Source passage ▸
== == ==

How to get common value from 4 different array with javascript

Question

I have below arrow and I want to get common value from all four array. I have try below code and it's working but not the correct way I want. Instead of coming [2, 3] in new array it showing other value which are common at least in two or three array.

Fiddle Demo

My Code

var a = [11, 2, 3, 4],
    b = [2,  6, 3, 5],
    c = [4, 2, 20, 3],
    d = [34, 2, 21, 5, 3],
    result = [],
    common = [];

function findCommon () {    
    for(var i = 0; i < arguments.length; i++){
        var garr = arguments[i];
        result = result.concat(arguments[i]);
    };
}
findCommon(a,b,c,d);

var sorted_arr = result.sort();

for(var i = 0; i< result.length-1; i++){

    if(result[i+1] == sorted_arr[i]){
        common.push(result[i]);
    }
};

alert(common); //[2, 2, 2, 3, 3, 4, 5]

Answer 1

Try this:

function findCommon()
{
    var common=[];
    for(i=0; i<a.length; i++)
    {
       if(b.indexOf(i) != -1 && c.indexOf(i) != -1 && d.indexOf(i) != -1) 
       {
          common.push(i);
       }
    }
    return common;
}

This will return array of common values between all four arrays. Here is the working fiddle.

Answer 2

You could use arrays as the values of an object, and use the numbers as the keys. It makes it easy to count the numbers then. Note, this code is also future proof, so that if you want fewer or more arrays to test, this will let you. It also de-dupes the individual arrays, so numbers within each are only counted once to prevent errors.

function findCommon() {
    var obj = {};
    var out = [];
    var result = [];

    // convert arguments to a proper array
    var args = [].slice.call(arguments);
    var len = args.length;
    for (var i = 0, l = len; i < l; i++) {

      // grab a de-duped array and and concatenate it
      // http://stackoverflow.com/a/9229821/1377002
      var unique = args[i].filter(function(item, pos) {
        return args[i].indexOf(item) == pos;
      });
      result = result.concat(unique);
    }
    for (var i = 0, l = result.length; i < l; i++) {
        var el = result[i];

        // if the object key doesn't exist, create an array
        // as the value; add the number to the array
        if (!obj[el]) obj[el] = [];
        obj[el].push(el);
    }
    for (var p in obj) {

     // if the array length equals the original length of
     // the number of arrays added to the function
     // add it to the output array, as an integer
     if (obj[p].length === len) out.push(+p);
    }
    return out;
}

findCommon(a, b, c, d); // [2]

In addition, this will find all multiple keys, so if you replace the 5 in d as 3, the result will be [2, 3].

== == ==

Recorded data ▸

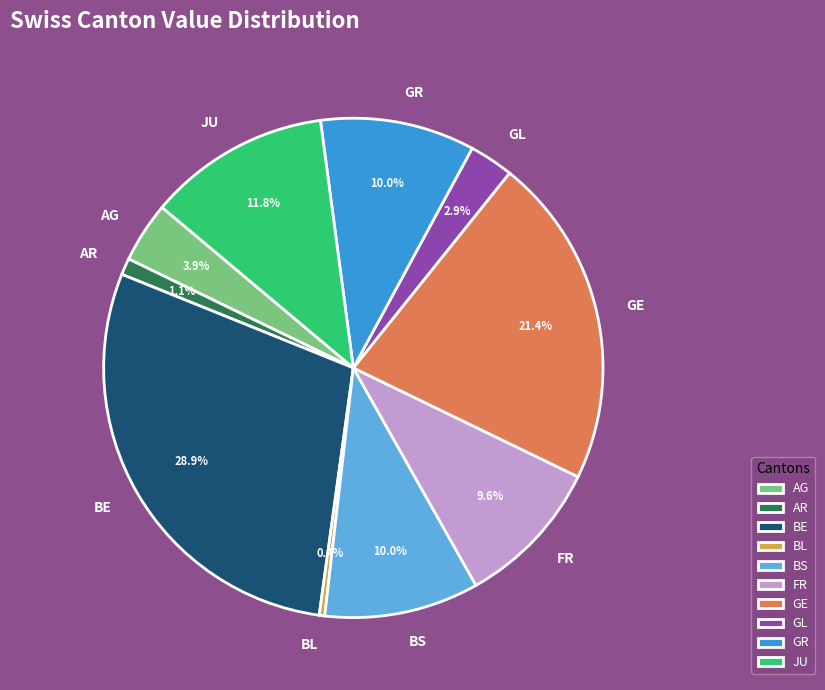

Is there any slice that represents more than half of the pie?

No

== == ==

Tasks to complete ▸
(a) In the thread on finding common values across four JavaScript arrays, what new array does the asker want the code to produce?
(b) Please extend the thread on finding common values across four JavaScript arrays, picking up after its last sentence.

Answer set ▸
(a) [2, 3]

(b)
DEMO which uses 4 arrays, multiple hits

DEMO which uses 5 arrays

Answer 3

You cna use indexOf to resolve that:

array.indexOf(element) >=0 // it means that element is in array

or

array.indexOf(element) != -1

When you would be using jQuery, thre is a shorter version:

$.inArray(value, array)

More fancy way, would be to use filter (Filter):

function hasElement(element, index, array) {
  return element.indexOf(i) >= 0;
}
filtered = [a,b,c,d].filter(hasElement);
filtered.length  === 4

Answer 4

Assuming you want something generic for X arrays and we are talking about integers this sounds to me like some bucket business.

var a = [11, 2, 3, 4],
    b = [2,  6, 3, 5],
    c = [4, 2, 20, 3],
    d = [34, 2, 21, 5];

function findCommon()
{
    var bucket = [];
    var maxVal = 0;
    var minVal = 0;

        for(var i = 0; i < arguments.length; i++)
        {
            for(var j = 0 ; j < arguments[i].length ; j++)
            {
                var val = arguments[i][j];
                bucket[val] = bucket[val] + 1 || 1;
                if(val > maxVal)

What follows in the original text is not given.